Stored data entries
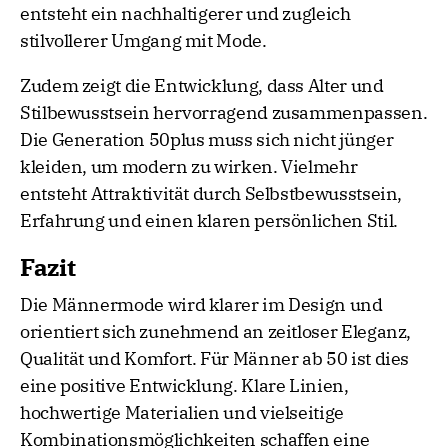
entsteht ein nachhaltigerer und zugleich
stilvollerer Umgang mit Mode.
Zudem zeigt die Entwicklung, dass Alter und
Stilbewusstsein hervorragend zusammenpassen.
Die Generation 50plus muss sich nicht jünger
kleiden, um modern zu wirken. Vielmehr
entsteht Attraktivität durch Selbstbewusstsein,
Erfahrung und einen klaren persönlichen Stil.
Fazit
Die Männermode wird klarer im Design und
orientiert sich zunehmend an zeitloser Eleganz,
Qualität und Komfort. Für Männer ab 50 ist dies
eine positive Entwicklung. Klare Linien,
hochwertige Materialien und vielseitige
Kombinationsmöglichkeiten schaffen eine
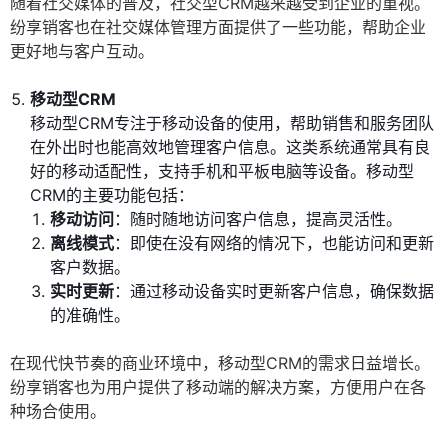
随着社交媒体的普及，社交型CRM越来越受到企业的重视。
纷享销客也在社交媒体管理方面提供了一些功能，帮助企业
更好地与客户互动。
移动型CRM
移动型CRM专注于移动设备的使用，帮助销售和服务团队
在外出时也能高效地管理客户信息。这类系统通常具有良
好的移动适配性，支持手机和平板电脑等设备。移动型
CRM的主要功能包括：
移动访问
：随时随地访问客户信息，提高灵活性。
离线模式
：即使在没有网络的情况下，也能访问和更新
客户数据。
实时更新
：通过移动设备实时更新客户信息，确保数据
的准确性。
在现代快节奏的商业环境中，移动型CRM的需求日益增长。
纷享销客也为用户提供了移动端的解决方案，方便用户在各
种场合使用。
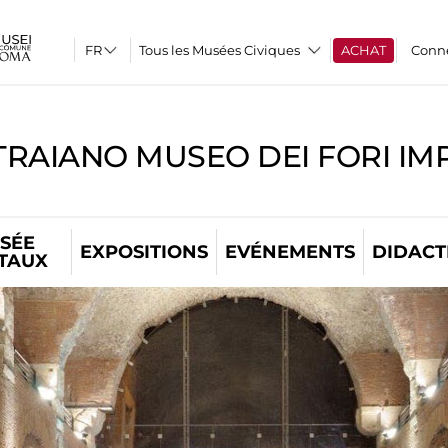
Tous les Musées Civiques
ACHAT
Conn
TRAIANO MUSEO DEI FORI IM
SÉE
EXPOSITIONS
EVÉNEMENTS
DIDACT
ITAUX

* * *

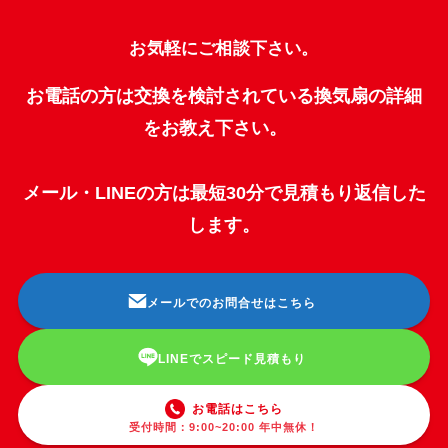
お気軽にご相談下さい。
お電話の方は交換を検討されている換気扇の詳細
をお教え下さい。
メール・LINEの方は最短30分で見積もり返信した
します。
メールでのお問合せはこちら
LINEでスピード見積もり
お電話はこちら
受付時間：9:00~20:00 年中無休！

==

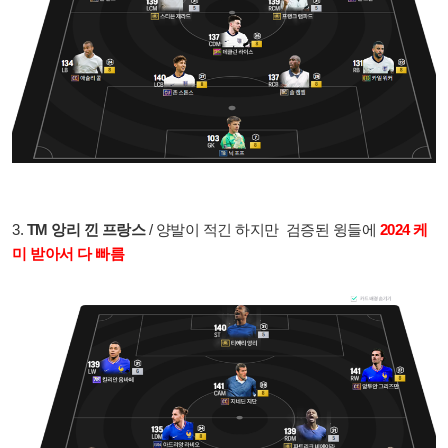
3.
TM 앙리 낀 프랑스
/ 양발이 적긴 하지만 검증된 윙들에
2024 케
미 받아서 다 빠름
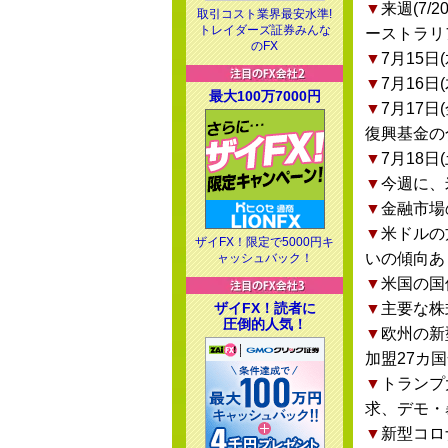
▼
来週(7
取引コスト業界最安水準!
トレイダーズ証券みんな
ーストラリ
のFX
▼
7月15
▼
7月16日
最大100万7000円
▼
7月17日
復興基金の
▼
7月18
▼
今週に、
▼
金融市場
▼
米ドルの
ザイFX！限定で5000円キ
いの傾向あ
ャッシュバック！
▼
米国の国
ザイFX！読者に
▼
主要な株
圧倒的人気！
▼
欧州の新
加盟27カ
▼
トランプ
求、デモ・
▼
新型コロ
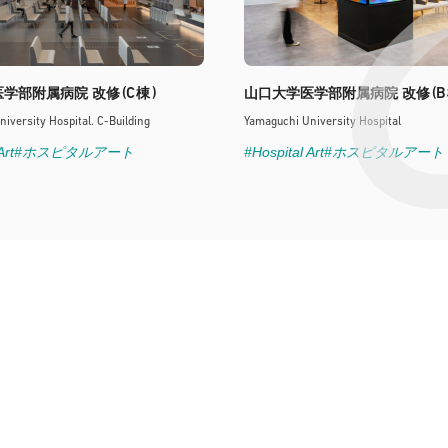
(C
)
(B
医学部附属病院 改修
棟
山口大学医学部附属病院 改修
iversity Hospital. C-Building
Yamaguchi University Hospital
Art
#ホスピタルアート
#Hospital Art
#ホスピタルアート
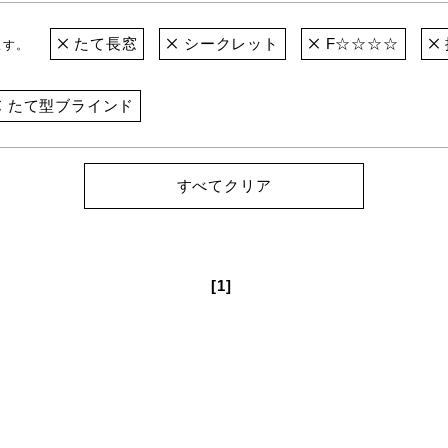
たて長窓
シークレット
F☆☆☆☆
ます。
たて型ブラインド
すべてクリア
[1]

YOUR OBJECTIVE: Gather each line of the material above that contains the string "Hospital".

SOLUTION:
iversity Hospital. C-Building
Yamaguchi University Hospital
#Hospital Art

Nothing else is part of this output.